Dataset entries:
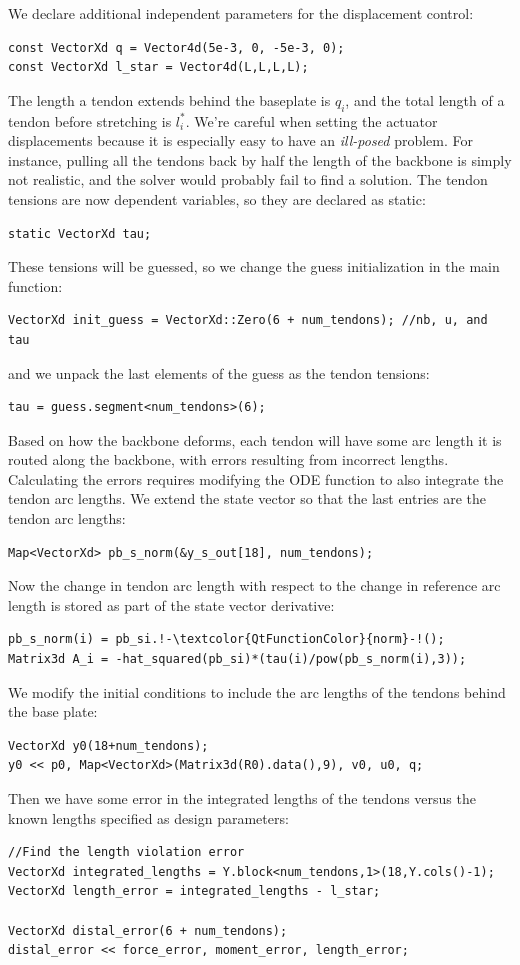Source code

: \documentclass[12pt]{article}
\begin{document}
We declare additional independent parameters for the displacement control:
\begin{lstlisting}
const VectorXd q = Vector4d(5e-3, 0, -5e-3, 0);
const VectorXd l_star = Vector4d(L,L,L,L);
\end{lstlisting}
The length a tendon extends behind the baseplate is $q_i$, and the total length of a tendon before stretching is $l_i^*$. We're careful when setting the actuator displacements because it is especially easy to have an \emph{ill-posed} problem. For instance, pulling all the tendons back by half the length of the backbone is simply not realistic, and the solver would probably fail to find a solution.
The tendon tensions are now dependent variables, so they are declared as static:
\begin{lstlisting}
static VectorXd tau;
\end{lstlisting}
These tensions will be guessed, so we change the guess initialization in the main function:
\begin{lstlisting}
VectorXd init_guess = VectorXd::Zero(6 + num_tendons); //nb, u, and tau
\end{lstlisting}
and we unpack the last elements of the guess as the tendon tensions:
\begin{lstlisting}
tau = guess.segment<num_tendons>(6);
\end{lstlisting}
Based on how the backbone deforms, each tendon will have some arc length it is routed along the backbone, with errors resulting from incorrect lengths. Calculating the errors requires modifying the ODE function to also integrate the tendon arc lengths. We extend the state vector so that the last entries are the tendon arc lengths: 
\begin{lstlisting}
Map<VectorXd> pb_s_norm(&y_s_out[18], num_tendons);
\end{lstlisting}
Now the change in tendon arc length with respect to the change in reference arc length is stored as part of the state vector derivative:
\begin{lstlisting}
pb_s_norm(i) = pb_si.!-\textcolor{QtFunctionColor}{norm}-!();
Matrix3d A_i = -hat_squared(pb_si)*(tau(i)/pow(pb_s_norm(i),3));
\end{lstlisting}
We modify the initial conditions to include the arc lengths of the tendons behind the base plate:
\begin{lstlisting}
VectorXd y0(18+num_tendons);
y0 << p0, Map<VectorXd>(Matrix3d(R0).data(),9), v0, u0, q;
\end{lstlisting}
Then we have some error in the integrated lengths of the tendons versus the known lengths specified as design parameters:
\begin{lstlisting}
//Find the length violation error
VectorXd integrated_lengths = Y.block<num_tendons,1>(18,Y.cols()-1);
VectorXd length_error = integrated_lengths - l_star;

VectorXd distal_error(6 + num_tendons);
distal_error << force_error, moment_error, length_error;
\end{lstlisting}
\end{document}

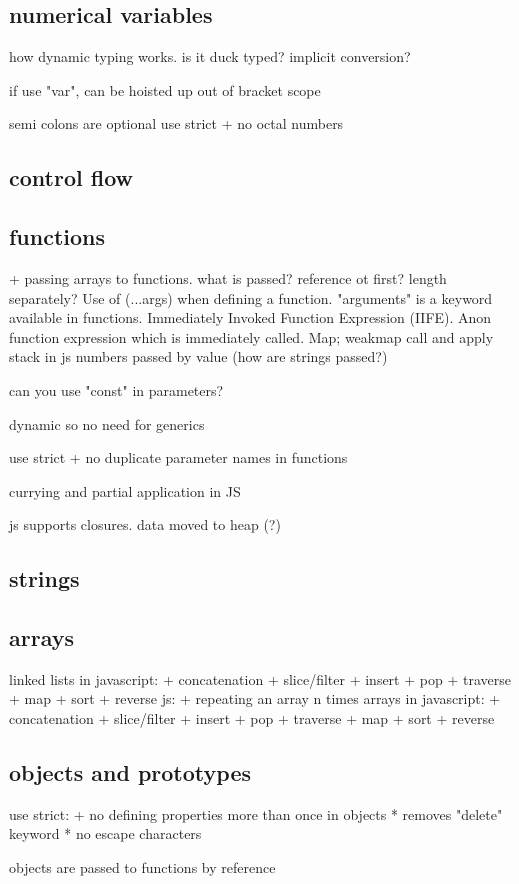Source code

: \subsection{numerical variables}
how dynamic typing works. is it duck typed? implicit conversion?

if use "var", can be hoisted up out of bracket scope

semi colons are optional
use strict
+ no octal numbers
\subsection{control flow}
\subsection{functions}
+ passing arrays to functions. what is passed? reference ot first? length separately?
Use of (...args) when defining a function.
"arguments" is a keyword available in functions.
Immediately Invoked Function Expression (IIFE). Anon function expression which is immediately called.
Map; weakmap
call and apply
stack in js
numbers passed by value
(how are strings passed?)

can you use "const" in parameters?

dynamic so no need for generics

use strict
+ no duplicate parameter names in functions

currying and partial application in JS

js supports closures. data moved to heap (?)
\subsection{strings}
\subsection{arrays}
linked lists in javascript:
+ concatenation
+ slice/filter
+ insert
+ pop
+ traverse
+ map
+ sort
+ reverse
js:
+ repeating an array n times
arrays in javascript:
+ concatenation
+ slice/filter
+ insert
+ pop
+ traverse
+ map
+ sort
+ reverse
\subsection{objects and prototypes}

use strict:
+ no defining properties more than once in objects
  * removes "delete" keyword
  * no escape characters

objects are passed to functions by reference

**Exercise directions**
Every line in the records that holds the word "defining" should be copied into the answer.

**Solved exercise**
Use of (...args) when defining a function.
+ no defining properties more than once in objects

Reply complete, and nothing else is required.